Gifting cryptocurrency has specific tax rules that differ from selling or trading. When you give crypto as a gift, the giver does not owe income tax or capital gains tax on the transfer — but gift tax rules apply. For 2025, you can gift up to $18,000 per recipient per year without filing a gift tax return (Form 709). Married couples can split gifts for a combined $36,000 exclusion.
The recipient inherits your original cost basis (carryover basis), meaning they will owe capital gains when they eventually sell based on your purchase price, not the gift-date value. If the FMV at the time of gifting is lower than your cost basis, special rules apply to prevent loss harvesting through gifting.
This calculator helps you determine whether your crypto gift triggers filing requirements, the gift tax exposure above the annual exclusion, and the recipient's carryover basis for future tax calculations. This tool is for educational purposes only and is not tax or financial advice.
Gifting crypto is a popular way to transfer wealth, but the tax implications are often misunderstood. This calculator clarifies whether you need to file Form 709, how much of your lifetime exemption you're using, and what cost basis the recipient inherits. It helps you plan gifts strategically to stay within the annual exclusion.
Annual Exclusion (2025) = $18,000 per recipient ($36,000 if gift-splitting) Taxable Gift = FMV of Gift − Annual Exclusion Recipient's Basis = Donor's Original Cost Basis (carryover basis) If FMV < Basis at gift date: Recipient's basis for loss = FMV at gift date
Result: $7,000 taxable gift; recipient basis $8,000
You gift crypto worth $25,000. The annual exclusion is $18,000, so $7,000 is a taxable gift that counts against your lifetime exemption ($13.61M). The recipient's carryover basis is your original $8,000 cost basis.

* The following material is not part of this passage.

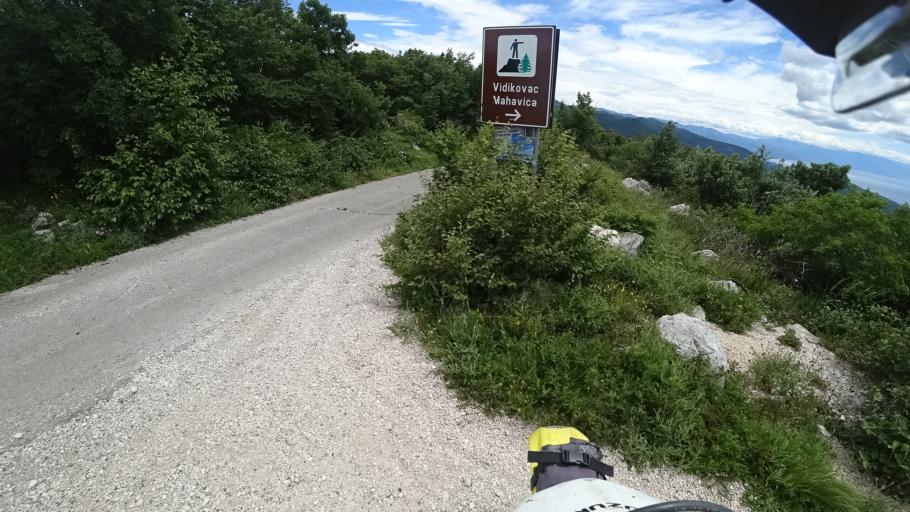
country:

Gifting cryptocurrency is not a taxable event for the giver — no capital gains tax is triggered. However, gift tax rules require filing Form 709 for gifts exceeding the annual exclusion. The lifetime exemption of $13.61M means most people won't actually owe gift tax.

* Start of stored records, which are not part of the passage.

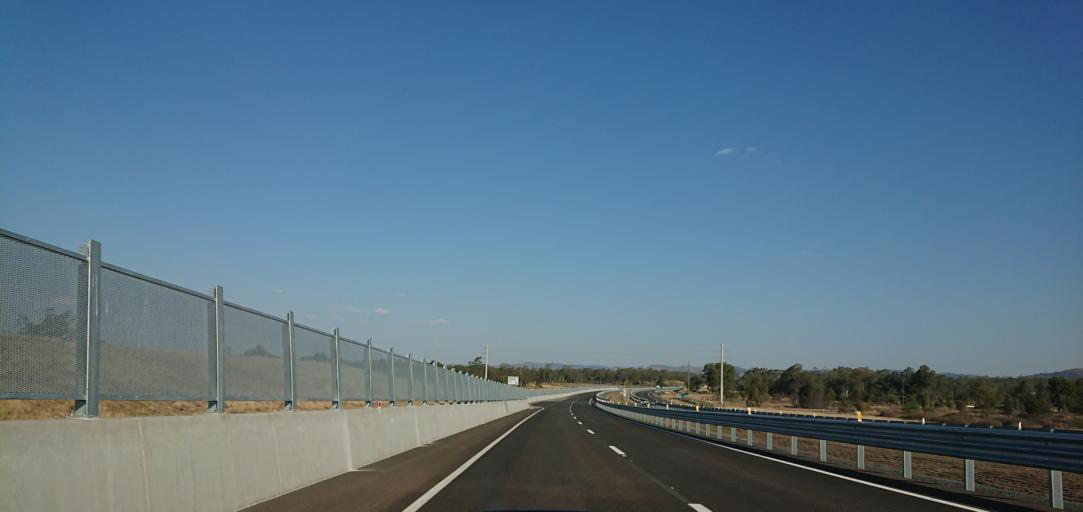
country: AU
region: Queensland
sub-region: Toowoomba
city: East Toowoomba
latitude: -27.5284
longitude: 152.0716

The recipient of a crypto gift inherits the donor's original cost basis. This is critical for future tax planning — if you bought Bitcoin at $1,000 and gift it when it's worth $50,000, the recipient's basis is $1,000. Their capital gain upon sale would be $49,000.
Gifting appreciated crypto to family members in lower tax brackets can reduce the overall tax burden. The donor avoids capital gains, and the recipient may pay a lower rate. Combine this with the annual exclusion to transfer significant wealth tax-efficiently.
The giver does not owe income tax or capital gains on a gift. However, if the gift exceeds the annual exclusion ($18,000 per recipient), you must file Form 709. The excess counts against your lifetime gift/estate exemption.
When you gift crypto, the recipient inherits your original cost basis. This means when they sell, they calculate capital gains based on what you originally paid, not the value at the time of the gift.
If the FMV at the gift date is less than your cost basis, the recipient's basis for calculating a loss is the FMV at the gift date. For gains, they use your original basis. This prevents donors from transferring losses.
The donor avoids capital gains tax by gifting instead of selling. However, the recipient inherits the gain through the carryover basis. This is a deferral strategy, not elimination — unless the recipient is in a lower tax bracket.
You must file Form 709 if your gift to any single recipient exceeds $18,000 in a year. Even if no tax is owed (due to the lifetime exemption), the filing requirement still applies for gifts above the annual exclusion.
For 2025, the lifetime gift and estate tax exemption is $13.61 million per individual. Taxable gifts above the annual exclusion reduce this exemption. Very few individuals actually owe gift tax due to this large exemption.